This could be the end of Ichiro’s career ... except it probably won’t be.

stupid sexy ichiro

Ichiro Suzuki won’t be back with the Marlins, as their new owners have re2pectfully declined to pick up his team option. He is 44 and a free agent coming off a season in which he had a 76 OPS+. This would appear to be the end for him.

On the other hand, he is Ichiro, and he is not looking forward to retirement.

“When you retire from baseball, you have until the day you die to rest,” Ichiro said.

And when he retires, he added.

“I think I’ll just die,” he said.

He wants to go the Rickey Henderson route, then, even if that means playing for the San Diego Surf Dawgs when he’s 46. He’ll have a lot of options, from independent-league teams in the United States to the NPB to independent-league teams in Japan. There will be years left of Ichiro! if he wants to keep playing professionally. Which he does.

However, don’t rule out a return to another MLB team. Ichiro is older than his peers, certainly, and his season was disappointing for the Marlins.
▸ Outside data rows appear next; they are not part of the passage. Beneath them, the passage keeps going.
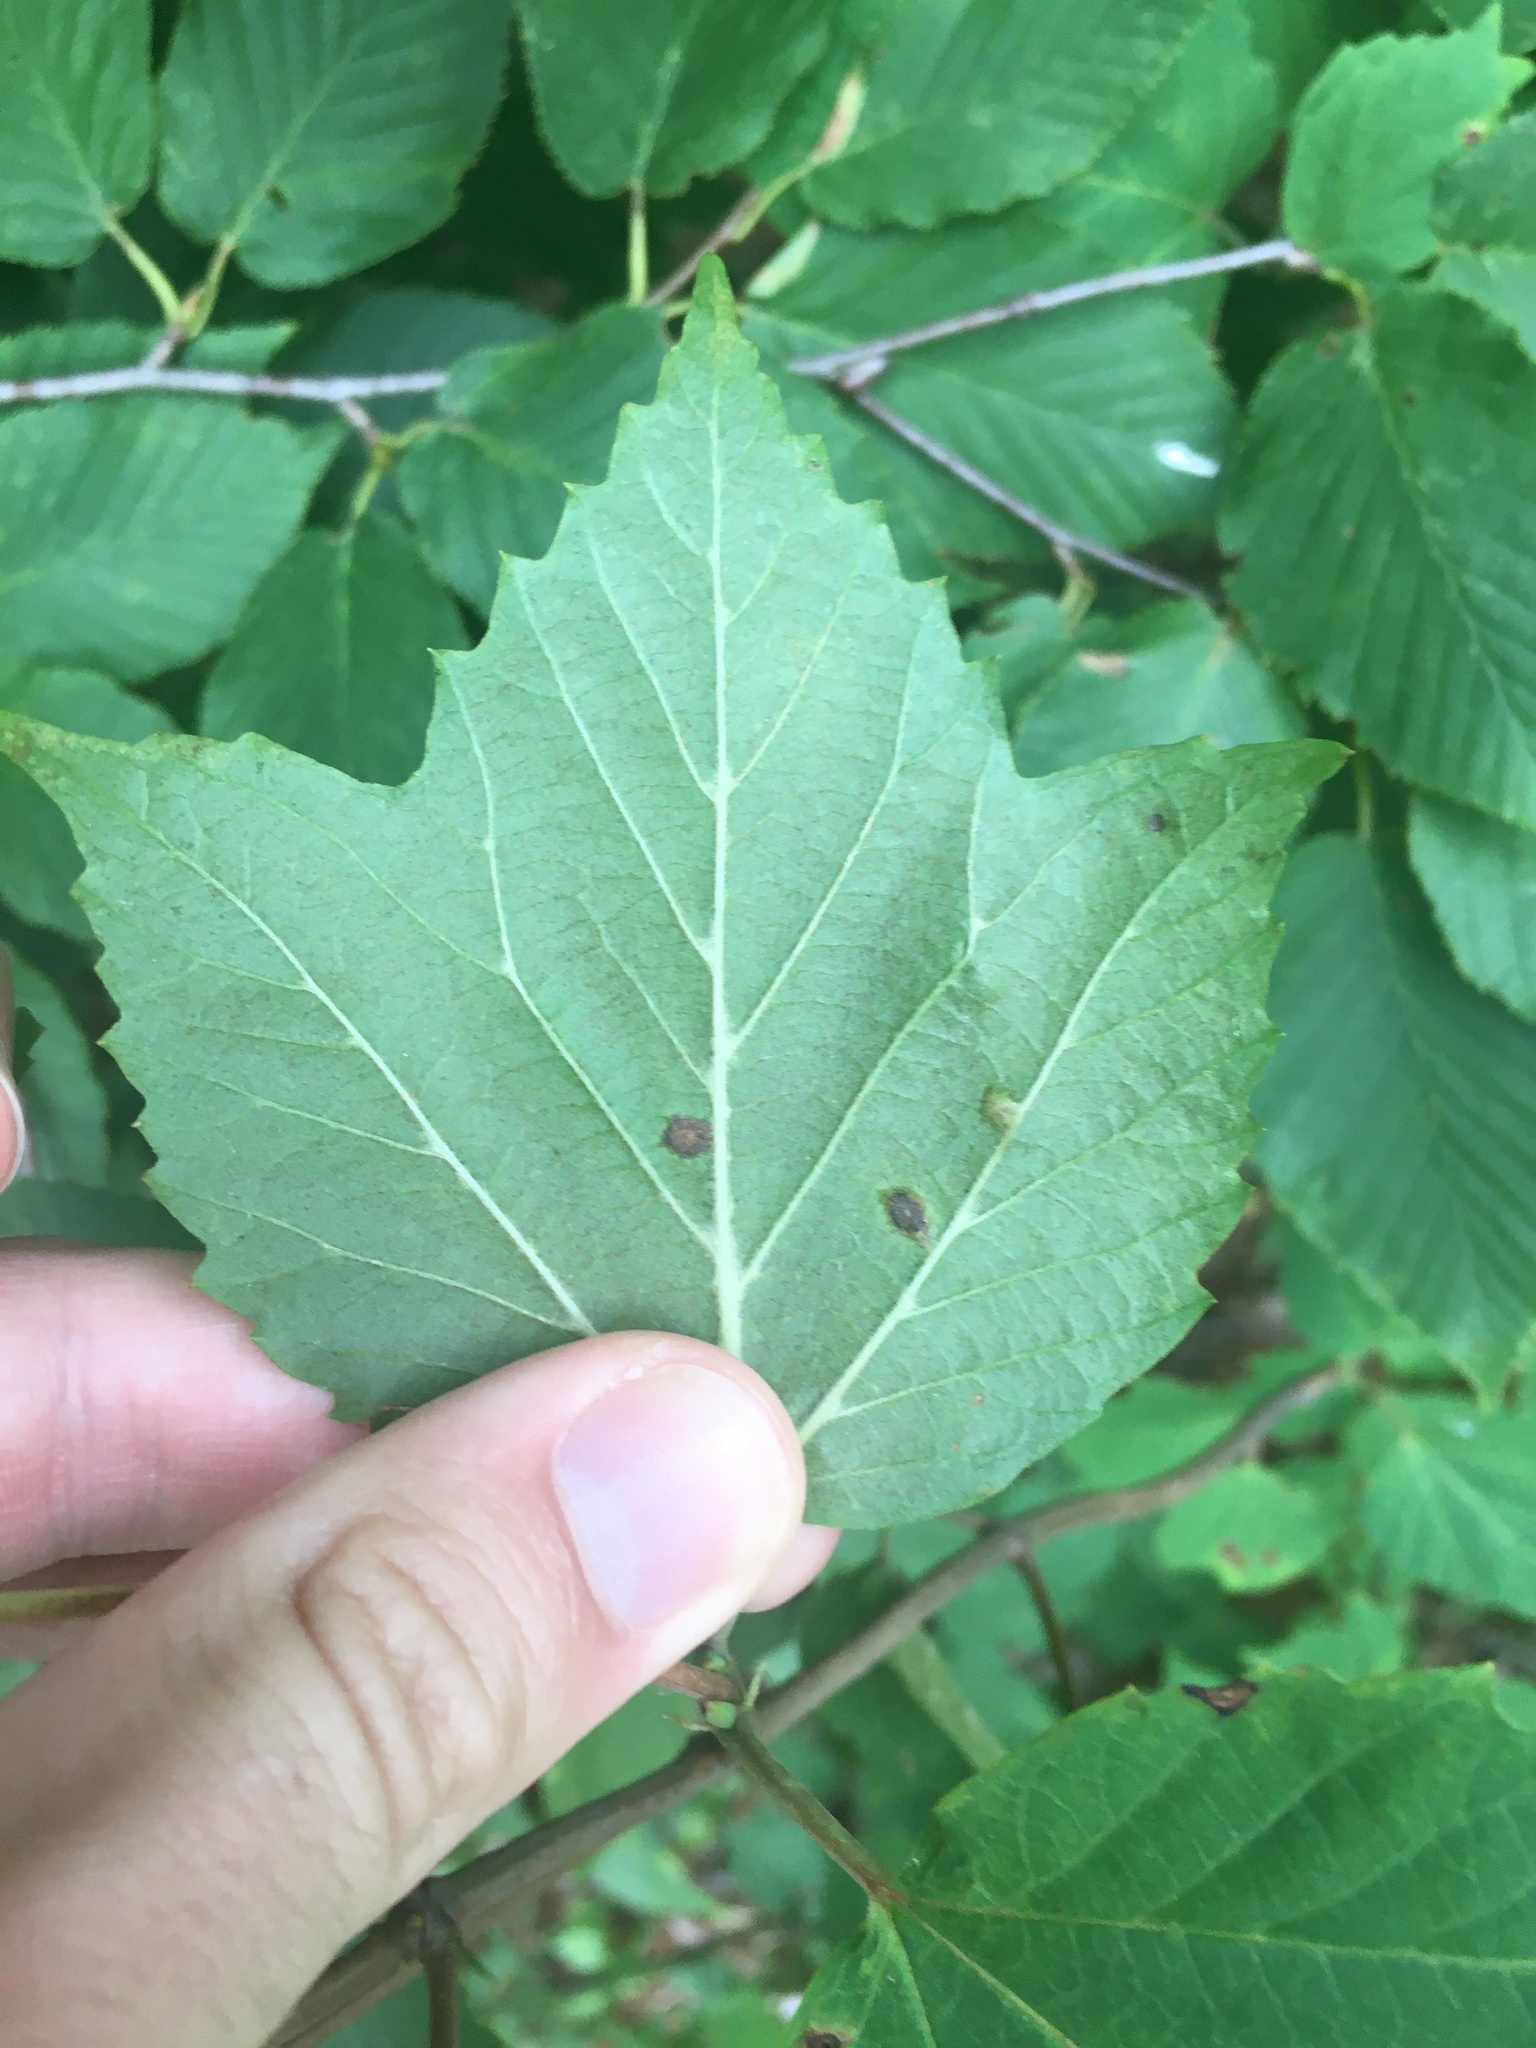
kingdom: Plantae
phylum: Tracheophyta
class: Magnoliopsida
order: Dipsacales
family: Viburnaceae
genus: Viburnum
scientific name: Viburnum acerifolium
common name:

He still has skills, though. He can ...

  • run
  • make contact
  • field
  • throw

This is all why he’s averaged roughly a win above replacement for the past seven years, including one of his best years in 2016. With some help with batting average on balls in play, he can be an excellent bat off the bench. With typical luck, he’s an OK fifth outfielder, capable of playing all three outfield positions. He’s the kind of player a manager would love to have on an American League team, where pinch hitters aren’t deployed two or three times a game to take the pitcher’s spot in the lineup, but rather can be used to get a runner home from third with fewer than two outs.

Plus, he’s Ichiro. Print the shirseys up now.

This might be the end for Ichiro, certainly, but something tells me that MLB isn’t done with him yet. There will be a team hoping that his bat control is still more important than his age, and they’ll take whatever PR benefits accompany the signing of one of baseball’s greatest gifts to the world, even if he’s pretty danged old by baseball standards.